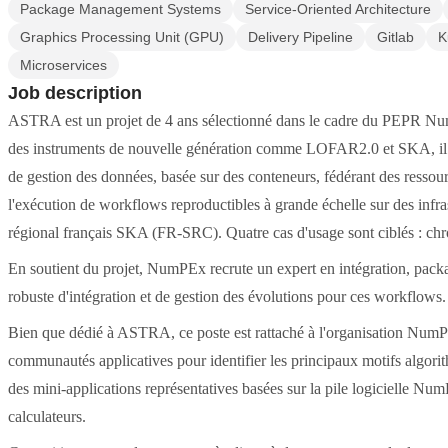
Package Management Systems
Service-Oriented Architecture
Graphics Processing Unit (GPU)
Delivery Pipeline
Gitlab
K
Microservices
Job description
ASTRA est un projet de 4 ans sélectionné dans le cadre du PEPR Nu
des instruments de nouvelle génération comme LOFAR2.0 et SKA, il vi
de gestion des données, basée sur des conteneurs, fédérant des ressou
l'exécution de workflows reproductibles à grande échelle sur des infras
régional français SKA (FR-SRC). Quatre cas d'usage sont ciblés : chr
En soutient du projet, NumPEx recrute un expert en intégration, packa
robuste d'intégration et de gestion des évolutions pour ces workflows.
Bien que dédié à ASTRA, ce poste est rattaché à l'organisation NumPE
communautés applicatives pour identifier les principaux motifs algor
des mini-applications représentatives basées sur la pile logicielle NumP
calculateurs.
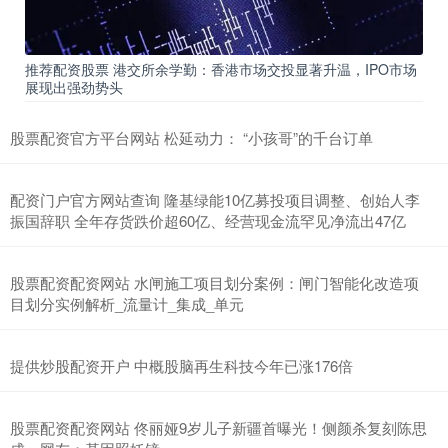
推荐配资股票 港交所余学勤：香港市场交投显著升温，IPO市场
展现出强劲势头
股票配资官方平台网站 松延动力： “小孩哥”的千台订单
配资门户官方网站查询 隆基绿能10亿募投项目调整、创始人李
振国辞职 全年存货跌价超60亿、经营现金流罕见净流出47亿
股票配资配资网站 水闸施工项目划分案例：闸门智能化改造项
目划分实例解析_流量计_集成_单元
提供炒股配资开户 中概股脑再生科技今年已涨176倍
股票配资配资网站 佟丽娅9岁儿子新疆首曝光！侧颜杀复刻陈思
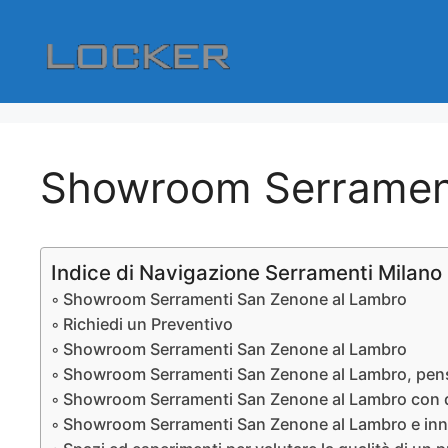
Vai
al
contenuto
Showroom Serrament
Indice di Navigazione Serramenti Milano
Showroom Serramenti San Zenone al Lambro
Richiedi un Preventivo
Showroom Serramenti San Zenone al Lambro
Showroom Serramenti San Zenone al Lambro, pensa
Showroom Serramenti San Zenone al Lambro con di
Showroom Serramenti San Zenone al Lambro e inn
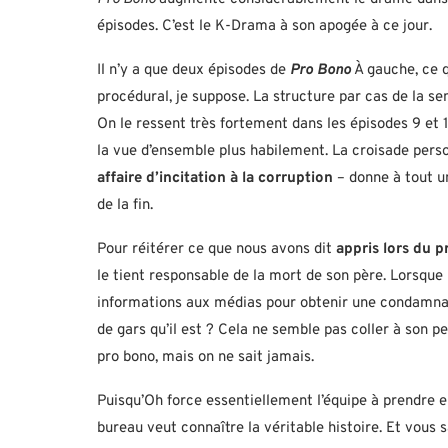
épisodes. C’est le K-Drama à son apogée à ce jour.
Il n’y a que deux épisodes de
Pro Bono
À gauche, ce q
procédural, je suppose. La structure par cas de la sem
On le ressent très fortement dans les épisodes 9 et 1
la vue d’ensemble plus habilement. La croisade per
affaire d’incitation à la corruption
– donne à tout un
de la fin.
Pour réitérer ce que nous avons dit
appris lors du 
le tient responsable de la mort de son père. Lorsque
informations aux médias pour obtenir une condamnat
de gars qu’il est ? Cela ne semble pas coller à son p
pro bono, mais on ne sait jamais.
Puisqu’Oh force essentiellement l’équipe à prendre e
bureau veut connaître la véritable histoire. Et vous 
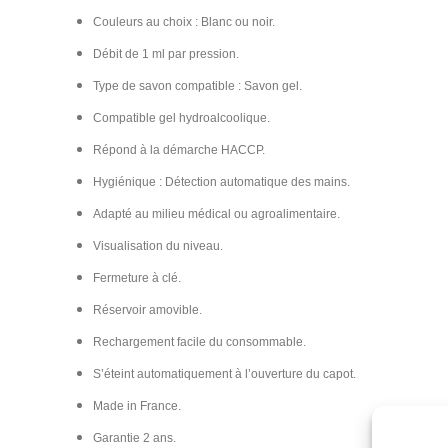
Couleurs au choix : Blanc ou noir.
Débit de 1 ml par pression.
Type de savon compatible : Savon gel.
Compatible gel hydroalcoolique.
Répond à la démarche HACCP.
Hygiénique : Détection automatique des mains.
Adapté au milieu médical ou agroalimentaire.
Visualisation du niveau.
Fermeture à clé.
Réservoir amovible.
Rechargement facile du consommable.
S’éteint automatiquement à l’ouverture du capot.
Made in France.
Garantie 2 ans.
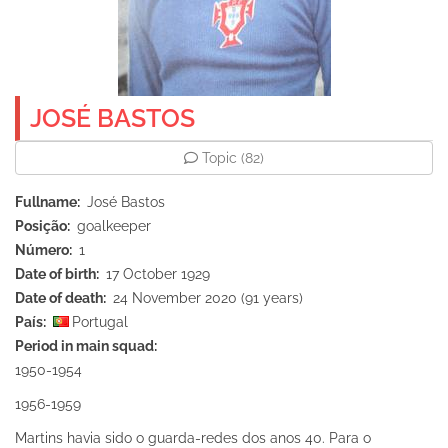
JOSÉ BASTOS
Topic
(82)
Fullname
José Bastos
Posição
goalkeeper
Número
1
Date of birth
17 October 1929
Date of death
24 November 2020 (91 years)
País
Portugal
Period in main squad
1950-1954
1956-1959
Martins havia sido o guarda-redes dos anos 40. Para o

■ Problem description ■
The answer must consist of every line from the entries above that contains the string "ASTRA".

■ The completed task ■
ASTRA est un projet de 4 ans sélectionné dans le cadre du PEPR Nu
Bien que dédié à ASTRA, ce poste est rattaché à l'organisation NumPE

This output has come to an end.